Be it people, the environment, the economy, everything is inter-related and at Omnicom Media Group MENA, we are acutely aware of the role we can and must play in sustaining all of these. At both corporate and individual level, we support many initiatives and programs that contribute to improving our community in both short and long-term, working on the environment, education and crisis responses.

That’s why we are partners with the Emirates Wildlife Society, part of the WWF, and support them in a number of ways. That’s why we also support the initiatives of the Environmental Agency Abu Dhabi. And that’s also why we are forging long term relationships with other associations, such as START, an art-based charitable organization working with children refugees, with more to come.

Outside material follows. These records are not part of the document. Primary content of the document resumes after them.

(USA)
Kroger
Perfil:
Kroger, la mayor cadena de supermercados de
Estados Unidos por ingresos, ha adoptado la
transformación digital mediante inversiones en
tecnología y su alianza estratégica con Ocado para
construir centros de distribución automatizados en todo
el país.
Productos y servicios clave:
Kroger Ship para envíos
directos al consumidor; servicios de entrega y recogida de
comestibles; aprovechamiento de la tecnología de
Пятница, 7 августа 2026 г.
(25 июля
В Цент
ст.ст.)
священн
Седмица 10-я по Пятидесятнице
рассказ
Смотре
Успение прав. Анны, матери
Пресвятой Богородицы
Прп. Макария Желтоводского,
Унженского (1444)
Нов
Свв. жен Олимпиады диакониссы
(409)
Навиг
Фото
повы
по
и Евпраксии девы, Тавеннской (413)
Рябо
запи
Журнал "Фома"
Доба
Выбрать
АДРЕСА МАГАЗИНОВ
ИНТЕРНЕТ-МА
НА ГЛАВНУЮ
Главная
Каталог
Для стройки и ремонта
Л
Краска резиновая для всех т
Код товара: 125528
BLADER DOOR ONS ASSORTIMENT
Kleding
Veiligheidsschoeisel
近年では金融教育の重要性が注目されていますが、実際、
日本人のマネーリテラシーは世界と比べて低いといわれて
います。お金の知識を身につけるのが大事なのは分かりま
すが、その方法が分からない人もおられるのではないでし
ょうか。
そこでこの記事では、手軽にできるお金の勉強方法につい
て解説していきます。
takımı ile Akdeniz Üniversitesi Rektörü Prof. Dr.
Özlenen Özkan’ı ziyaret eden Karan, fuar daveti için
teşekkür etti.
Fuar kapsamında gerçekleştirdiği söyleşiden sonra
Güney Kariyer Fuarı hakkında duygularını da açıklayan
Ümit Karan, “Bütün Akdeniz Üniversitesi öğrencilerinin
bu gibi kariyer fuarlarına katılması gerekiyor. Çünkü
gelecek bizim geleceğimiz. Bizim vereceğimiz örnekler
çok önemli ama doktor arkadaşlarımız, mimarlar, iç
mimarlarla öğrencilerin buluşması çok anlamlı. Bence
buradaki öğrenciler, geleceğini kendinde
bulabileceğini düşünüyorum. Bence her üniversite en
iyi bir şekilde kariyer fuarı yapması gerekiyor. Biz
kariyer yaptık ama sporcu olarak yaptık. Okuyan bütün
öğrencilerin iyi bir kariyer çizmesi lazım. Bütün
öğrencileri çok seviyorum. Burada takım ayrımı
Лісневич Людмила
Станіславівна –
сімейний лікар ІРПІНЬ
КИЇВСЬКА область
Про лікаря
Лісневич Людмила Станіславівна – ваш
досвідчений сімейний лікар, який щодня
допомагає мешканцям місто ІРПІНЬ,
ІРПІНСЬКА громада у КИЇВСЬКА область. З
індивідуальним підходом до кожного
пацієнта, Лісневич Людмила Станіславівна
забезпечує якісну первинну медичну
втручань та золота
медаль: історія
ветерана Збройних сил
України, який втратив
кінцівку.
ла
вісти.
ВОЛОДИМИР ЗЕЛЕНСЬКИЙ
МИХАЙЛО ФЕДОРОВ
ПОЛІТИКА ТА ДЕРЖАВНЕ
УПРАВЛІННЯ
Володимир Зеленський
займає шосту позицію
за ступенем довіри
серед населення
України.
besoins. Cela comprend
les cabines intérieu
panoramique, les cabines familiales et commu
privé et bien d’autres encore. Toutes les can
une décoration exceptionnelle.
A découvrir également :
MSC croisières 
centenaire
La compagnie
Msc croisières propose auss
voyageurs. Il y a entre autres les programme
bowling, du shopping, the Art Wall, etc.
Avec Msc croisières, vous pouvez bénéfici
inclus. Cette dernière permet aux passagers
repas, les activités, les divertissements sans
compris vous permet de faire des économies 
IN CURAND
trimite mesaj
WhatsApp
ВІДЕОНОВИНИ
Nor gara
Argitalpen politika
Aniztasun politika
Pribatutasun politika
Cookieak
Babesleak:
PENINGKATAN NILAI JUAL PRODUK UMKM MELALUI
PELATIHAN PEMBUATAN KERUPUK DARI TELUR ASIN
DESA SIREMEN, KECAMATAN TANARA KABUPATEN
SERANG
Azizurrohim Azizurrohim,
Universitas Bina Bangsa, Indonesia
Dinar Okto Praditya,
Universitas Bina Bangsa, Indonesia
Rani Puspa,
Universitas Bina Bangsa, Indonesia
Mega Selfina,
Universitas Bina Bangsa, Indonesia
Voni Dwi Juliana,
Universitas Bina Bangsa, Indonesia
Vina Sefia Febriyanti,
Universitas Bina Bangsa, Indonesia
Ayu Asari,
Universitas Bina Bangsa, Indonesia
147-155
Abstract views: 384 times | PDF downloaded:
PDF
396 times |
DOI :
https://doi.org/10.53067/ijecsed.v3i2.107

Once a brand or a business has built a community, be it through communication or CSR activities, and properly activates and engages it over time, it will thrive more durably in ways that simply wouldn’t have been feasible nor affordable.

The trend is clear and the upsurge in the coming years will be entirely on digital advertising. In the USA, digital advertising spend is close to US$30bn a year – we may be a long way from that, but the market is growing by close to 30 per cent annually. Mobile penetration and the rise of smartphones are also significant. The UAE’s mobile penetration rate exceeds 200 percent while in Saudi Arabia and Egypt – two of the Middle East’s most populous countries – it is 138 and 80 percent respectively.

Technology isn’t just another way to get through to people, it has the potential to rally individuals around a cause or a brand, united and sharing a common interest or goal. The whole is greater than the sum of its parts and it’s precisely this that makes communities so powerful. It’s time to change the paradigm.